Police detain 11 Syrians for ‘renting’ out children to beg in Turkey’s south

Police detain 11 Syrians for ‘renting’ out children to beg in Turkey’s south

ADANA - Doğan News Agency
Police detain 11 Syrians for ‘renting’ out children to beg in Turkey’s south

Police detained 11 people in a raid on Syrian citizens who were understood to have been renting out their children to beg on a daily basis in the streets of Adana, a province in Turkey’s south, on Oct. 21.

In a dawn raid, 100 law enforcement officials, who had been monitoring beggars and their families for the past month, apprehended 11 people for renting out their children for varying prices in Adana’s Seyhan district. Two people fled during the raid.

As the kids who fell short on their profits were rented out for around 20 Turkish Liras (roughly $5.5), the more profitable ones had 100 liras (about $27) worth of price tags on them for the daily begging.

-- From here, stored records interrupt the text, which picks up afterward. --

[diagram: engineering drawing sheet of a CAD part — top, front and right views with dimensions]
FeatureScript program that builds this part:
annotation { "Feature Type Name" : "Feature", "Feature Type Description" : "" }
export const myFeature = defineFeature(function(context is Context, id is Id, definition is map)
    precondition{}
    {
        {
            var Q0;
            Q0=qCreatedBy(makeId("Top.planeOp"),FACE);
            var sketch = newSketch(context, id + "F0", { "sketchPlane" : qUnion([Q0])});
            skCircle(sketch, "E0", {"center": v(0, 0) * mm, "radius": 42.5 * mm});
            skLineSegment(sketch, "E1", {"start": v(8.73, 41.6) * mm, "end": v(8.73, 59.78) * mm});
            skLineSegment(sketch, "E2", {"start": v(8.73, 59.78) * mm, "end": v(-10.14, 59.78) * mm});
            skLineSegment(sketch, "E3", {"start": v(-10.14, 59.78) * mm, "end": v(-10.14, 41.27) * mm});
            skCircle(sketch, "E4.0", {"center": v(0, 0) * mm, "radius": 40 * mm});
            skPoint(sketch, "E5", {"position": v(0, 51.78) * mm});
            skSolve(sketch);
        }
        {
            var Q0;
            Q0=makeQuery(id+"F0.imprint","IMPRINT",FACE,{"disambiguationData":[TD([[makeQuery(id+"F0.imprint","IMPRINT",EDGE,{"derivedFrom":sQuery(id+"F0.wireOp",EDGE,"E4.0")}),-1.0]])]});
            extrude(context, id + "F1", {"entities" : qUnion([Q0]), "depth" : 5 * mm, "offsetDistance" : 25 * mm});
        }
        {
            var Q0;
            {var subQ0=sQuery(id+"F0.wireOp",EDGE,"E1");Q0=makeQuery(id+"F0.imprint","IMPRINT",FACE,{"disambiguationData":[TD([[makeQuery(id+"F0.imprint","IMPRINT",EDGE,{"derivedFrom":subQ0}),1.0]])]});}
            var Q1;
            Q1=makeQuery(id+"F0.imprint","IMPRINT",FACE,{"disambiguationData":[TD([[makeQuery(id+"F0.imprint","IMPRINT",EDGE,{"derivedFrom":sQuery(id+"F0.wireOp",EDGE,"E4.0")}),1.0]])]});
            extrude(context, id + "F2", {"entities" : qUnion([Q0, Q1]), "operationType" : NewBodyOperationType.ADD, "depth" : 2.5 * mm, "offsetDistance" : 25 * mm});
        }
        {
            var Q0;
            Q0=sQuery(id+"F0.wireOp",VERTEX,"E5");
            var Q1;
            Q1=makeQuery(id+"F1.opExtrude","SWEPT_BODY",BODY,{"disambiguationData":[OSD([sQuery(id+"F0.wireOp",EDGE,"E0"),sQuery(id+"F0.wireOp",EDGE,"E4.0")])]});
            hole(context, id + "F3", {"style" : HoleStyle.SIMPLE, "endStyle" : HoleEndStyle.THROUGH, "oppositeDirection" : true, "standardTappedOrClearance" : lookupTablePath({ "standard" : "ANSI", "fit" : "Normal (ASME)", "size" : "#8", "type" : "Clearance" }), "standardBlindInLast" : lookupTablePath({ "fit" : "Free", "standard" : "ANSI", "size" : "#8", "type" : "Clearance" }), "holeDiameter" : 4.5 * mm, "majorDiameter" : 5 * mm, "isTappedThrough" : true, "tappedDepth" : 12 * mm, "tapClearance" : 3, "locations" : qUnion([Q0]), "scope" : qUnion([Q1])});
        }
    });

The detained children and the families were first brought to the City Immigration Center, and then were transferred to a temporary shelter in Osmaniye, a smaller province neighboring Adana.

The Syrian children, who have fled their war-torn countries and have quickly picked up on their Turkish when they took shelter in the country, can be seen frequently in the streets of Adana, mostly begging by traffic lights in groups.

Adana, a city of 1.7 million, is an industrial city in Turkey’s south by the Mediterranean coast. It became one of the most popular refuge hubs in the country since the beginning of the Syrian war.

There are 166,332 Syrians in the neighboring southern province of Mersin, while the number is slightly lesser, at 165,028, in Adana.

The number of Syrian migrants in Turkey has surpassed 3.2 million, according to statistics released by the Interior Ministry’s Directorate General of Migration Management on Oct. 6.

According to official numbers, Turkey hosts some 4.5 million migrants, including Syrians. Iraqi migrants follow Syrians, with nearly 250,000 of them living across Turkey.